La Russie a lancé le premier vaccin enregistré dans le monde qu’elle a dénommé Spoutnik V, qui est parmi les 10 vaccins proches des essais cliniques, qui ont eu lieu également aux Emirats Arabes Unis, en Inde, au Venezuela et en Biélorussie. Elle annonce une efficacité de 91,4% et un coût inférieur à 10 $ pour une injection du vaccin pour les marchés étrangers. Le vaccin peut être stocké à une température entre 2 et 8 degrés Celsius et plus de 50 pays ont placé des commandes d’achat pour 1,2 milliard de doses. Ce vaccin sera produit par transfert de technologie en Inde, Brésil, Chine, Corée du Sud et dans d’autres pays.
Le Royaume-uni qui au départ a mal évalué la gravité du Covid 19, a par la suite pris les mesures de prévention nécessaires, et a travaillé activement pour la production d’un vaccin. En collaboration avec le Suède, il a réussi à mettre au point le vaccin AstraZeneca d’une efficacité moyenne de 70%, d’un prix de 4 $ la dose, et qui peut être transporté et stocké entre 2 et 8 degrés. Plusieurs pays ont acheté ce vaccin : Australie, Inde, Egypte, Canada, Afrique du Sud ainsi que le Maroc. Quant à la France, le vaccin fabriqué par Sanofi en collaboration avec la firme britannique GSK a pris du retard et ne sera disponible qu’au 4ème trimestre 2021.

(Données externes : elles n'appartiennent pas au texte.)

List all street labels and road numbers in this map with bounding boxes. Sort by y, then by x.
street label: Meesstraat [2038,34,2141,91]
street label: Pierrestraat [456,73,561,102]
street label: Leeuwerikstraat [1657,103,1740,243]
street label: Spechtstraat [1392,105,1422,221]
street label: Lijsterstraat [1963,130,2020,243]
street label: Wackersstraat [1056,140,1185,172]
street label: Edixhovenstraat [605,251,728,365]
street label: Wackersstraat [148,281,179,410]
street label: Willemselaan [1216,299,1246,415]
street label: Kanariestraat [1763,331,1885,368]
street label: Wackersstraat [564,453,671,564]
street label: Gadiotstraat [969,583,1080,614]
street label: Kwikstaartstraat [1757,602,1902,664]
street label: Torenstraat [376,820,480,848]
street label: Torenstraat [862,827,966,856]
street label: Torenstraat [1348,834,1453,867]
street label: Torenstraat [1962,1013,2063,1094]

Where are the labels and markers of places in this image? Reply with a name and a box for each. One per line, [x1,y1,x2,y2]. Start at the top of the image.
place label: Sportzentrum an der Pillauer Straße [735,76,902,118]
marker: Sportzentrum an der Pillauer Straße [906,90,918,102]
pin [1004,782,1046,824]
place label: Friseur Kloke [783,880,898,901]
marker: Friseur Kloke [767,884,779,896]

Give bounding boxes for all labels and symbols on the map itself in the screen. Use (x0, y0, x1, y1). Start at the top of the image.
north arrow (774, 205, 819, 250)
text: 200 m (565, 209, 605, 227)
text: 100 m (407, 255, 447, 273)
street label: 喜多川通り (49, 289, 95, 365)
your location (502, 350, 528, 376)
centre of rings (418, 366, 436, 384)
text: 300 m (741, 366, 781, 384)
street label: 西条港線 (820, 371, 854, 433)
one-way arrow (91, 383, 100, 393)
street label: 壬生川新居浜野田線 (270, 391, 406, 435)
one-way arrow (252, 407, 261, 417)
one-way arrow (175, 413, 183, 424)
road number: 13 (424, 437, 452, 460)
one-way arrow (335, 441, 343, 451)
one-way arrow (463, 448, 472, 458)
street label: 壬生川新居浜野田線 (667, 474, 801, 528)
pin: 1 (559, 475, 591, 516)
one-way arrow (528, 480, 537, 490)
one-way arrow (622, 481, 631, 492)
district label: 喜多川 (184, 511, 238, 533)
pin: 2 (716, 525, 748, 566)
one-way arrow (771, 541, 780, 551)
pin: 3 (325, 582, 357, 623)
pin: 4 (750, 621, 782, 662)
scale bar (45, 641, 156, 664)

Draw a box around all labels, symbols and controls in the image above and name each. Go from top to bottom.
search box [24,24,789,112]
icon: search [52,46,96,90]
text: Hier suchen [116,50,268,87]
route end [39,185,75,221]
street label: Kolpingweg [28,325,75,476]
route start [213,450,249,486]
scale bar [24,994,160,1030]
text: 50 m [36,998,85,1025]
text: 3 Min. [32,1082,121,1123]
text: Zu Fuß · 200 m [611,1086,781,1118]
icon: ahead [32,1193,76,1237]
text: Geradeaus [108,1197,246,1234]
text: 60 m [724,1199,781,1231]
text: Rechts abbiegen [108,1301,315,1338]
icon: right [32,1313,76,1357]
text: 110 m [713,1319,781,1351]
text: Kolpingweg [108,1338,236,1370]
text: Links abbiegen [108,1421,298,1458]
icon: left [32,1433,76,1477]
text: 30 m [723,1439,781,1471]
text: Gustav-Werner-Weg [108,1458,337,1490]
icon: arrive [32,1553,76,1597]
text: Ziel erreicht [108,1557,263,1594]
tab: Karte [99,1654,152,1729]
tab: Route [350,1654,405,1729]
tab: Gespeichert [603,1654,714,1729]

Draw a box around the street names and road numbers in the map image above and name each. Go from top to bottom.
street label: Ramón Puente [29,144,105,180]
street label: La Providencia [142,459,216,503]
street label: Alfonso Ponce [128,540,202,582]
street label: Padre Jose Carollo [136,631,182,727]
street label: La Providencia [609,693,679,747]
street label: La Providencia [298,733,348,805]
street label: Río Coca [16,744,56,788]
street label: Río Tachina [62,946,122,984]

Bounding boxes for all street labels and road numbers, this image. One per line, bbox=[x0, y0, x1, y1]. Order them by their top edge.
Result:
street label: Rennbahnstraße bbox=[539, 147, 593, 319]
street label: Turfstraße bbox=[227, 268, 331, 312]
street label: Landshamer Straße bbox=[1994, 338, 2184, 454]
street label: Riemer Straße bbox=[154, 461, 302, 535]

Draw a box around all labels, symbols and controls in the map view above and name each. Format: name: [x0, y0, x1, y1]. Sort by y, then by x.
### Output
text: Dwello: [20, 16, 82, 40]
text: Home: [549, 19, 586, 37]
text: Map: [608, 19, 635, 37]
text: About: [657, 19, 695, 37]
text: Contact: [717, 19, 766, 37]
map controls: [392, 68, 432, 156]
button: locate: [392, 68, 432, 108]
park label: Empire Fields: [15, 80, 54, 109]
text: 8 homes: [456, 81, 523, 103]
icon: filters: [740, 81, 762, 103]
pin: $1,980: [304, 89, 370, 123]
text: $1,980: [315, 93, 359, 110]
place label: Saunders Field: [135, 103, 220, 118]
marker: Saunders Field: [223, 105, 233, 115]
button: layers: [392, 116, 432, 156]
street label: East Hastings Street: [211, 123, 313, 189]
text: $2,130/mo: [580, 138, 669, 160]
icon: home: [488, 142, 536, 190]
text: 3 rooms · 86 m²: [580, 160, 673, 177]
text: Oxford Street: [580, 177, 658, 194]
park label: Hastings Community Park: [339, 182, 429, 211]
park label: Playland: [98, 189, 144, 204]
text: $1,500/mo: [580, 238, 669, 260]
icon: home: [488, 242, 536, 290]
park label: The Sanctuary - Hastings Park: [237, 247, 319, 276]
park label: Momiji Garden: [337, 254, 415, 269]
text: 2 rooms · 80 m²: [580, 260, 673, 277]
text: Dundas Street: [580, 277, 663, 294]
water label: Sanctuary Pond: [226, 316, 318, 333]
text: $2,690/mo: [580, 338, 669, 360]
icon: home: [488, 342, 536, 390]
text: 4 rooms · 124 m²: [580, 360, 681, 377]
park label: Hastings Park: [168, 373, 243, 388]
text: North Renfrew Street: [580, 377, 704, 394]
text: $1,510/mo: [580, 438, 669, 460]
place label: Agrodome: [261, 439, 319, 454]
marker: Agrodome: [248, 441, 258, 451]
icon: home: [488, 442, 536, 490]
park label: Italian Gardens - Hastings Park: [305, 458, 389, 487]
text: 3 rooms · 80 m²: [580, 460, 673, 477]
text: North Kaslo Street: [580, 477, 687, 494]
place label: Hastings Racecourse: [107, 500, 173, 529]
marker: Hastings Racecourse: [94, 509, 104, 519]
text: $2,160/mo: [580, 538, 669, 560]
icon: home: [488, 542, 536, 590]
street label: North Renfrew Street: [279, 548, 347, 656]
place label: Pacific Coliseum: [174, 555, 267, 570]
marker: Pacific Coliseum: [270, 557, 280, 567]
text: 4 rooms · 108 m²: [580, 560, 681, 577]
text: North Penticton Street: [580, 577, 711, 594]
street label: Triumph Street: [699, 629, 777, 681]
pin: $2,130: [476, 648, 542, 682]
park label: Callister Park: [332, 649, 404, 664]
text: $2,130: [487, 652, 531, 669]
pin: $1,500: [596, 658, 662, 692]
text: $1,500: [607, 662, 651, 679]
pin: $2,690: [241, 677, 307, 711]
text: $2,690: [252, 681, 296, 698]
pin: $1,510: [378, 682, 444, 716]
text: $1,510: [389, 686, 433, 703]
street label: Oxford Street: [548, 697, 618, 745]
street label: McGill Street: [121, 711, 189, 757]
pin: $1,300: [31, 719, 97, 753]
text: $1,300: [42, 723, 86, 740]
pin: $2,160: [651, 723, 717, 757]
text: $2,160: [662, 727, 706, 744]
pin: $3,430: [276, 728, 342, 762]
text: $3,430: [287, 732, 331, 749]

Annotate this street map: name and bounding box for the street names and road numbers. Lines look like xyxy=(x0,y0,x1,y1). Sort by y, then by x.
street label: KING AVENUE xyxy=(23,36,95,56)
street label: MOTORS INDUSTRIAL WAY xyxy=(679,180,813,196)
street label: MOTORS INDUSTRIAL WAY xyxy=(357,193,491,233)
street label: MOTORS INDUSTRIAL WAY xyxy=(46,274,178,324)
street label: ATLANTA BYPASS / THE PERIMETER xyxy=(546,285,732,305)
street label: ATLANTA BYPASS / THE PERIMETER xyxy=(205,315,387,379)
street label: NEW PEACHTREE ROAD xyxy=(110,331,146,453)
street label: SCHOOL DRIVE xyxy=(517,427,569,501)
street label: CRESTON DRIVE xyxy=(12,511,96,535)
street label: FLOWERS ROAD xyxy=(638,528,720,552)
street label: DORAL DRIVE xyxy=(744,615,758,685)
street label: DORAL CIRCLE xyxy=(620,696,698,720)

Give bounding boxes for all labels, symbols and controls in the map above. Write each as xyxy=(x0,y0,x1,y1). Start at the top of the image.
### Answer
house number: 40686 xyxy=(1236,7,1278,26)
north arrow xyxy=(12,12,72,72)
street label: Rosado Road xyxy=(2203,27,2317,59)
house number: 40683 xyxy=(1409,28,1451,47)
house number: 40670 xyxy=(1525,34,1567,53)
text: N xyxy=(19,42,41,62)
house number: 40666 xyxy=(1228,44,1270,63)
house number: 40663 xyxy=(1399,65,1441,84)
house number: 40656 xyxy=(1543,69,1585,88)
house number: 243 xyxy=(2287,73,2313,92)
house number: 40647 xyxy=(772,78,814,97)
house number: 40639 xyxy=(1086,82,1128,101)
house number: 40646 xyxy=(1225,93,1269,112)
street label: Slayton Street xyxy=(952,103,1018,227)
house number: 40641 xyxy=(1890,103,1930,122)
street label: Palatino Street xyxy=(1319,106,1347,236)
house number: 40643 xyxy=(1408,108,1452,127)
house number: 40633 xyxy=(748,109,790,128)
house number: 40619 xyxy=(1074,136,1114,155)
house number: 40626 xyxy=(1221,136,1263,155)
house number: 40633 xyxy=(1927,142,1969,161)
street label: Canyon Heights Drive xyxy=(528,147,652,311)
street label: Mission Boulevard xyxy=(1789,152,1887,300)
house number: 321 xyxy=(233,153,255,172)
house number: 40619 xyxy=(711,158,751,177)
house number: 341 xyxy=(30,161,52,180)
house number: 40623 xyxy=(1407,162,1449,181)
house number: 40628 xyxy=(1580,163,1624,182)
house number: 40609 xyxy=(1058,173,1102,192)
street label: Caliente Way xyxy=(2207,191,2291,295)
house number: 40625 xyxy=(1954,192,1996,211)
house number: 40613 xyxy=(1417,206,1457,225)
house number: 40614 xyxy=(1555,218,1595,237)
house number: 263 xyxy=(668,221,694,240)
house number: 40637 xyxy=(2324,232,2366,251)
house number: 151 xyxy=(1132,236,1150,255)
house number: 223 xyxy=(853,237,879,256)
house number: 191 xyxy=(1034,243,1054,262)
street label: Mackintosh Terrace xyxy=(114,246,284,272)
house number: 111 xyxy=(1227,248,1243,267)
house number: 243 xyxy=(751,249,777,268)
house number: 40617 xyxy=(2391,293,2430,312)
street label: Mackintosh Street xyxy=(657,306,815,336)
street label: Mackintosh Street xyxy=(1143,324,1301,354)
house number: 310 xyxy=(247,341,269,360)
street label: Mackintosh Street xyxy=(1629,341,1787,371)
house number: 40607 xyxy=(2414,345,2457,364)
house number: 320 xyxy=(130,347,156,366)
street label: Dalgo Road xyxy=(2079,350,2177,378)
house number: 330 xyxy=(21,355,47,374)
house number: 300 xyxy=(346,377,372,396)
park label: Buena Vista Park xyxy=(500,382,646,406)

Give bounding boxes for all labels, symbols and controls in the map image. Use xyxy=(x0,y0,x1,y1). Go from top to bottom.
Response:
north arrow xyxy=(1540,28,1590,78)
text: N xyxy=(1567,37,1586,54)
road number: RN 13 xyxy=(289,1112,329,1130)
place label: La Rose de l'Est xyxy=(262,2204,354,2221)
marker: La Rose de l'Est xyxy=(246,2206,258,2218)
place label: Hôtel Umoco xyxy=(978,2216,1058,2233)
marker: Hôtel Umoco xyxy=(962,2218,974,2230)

En conclusion, la pandémie du Covid 19 a donné lieu à une nouvelle arme diplomatique qui va contribuer à façonner l’ordre mondial à venir. Les deux grands gagnants de cette confrontation sont la Chine et l’Union européenne qui ont agi, notamment par l’accès au vaccin, pour amplifier leur influence sur le plan mondial vis-à-vis des pays intermédiaires et en développement. La Russie et le Royaume-Uni ont également fait des efforts appréciables dans le même sens. Le grand perdant sont les Etats-Unis où le Président américain Donald Trump a appliqué son fameux slogan « America first ». Il appartient maintenant au nouveau président Joe Biden de redorer l’image des Etats-Unis sur la scène internationale.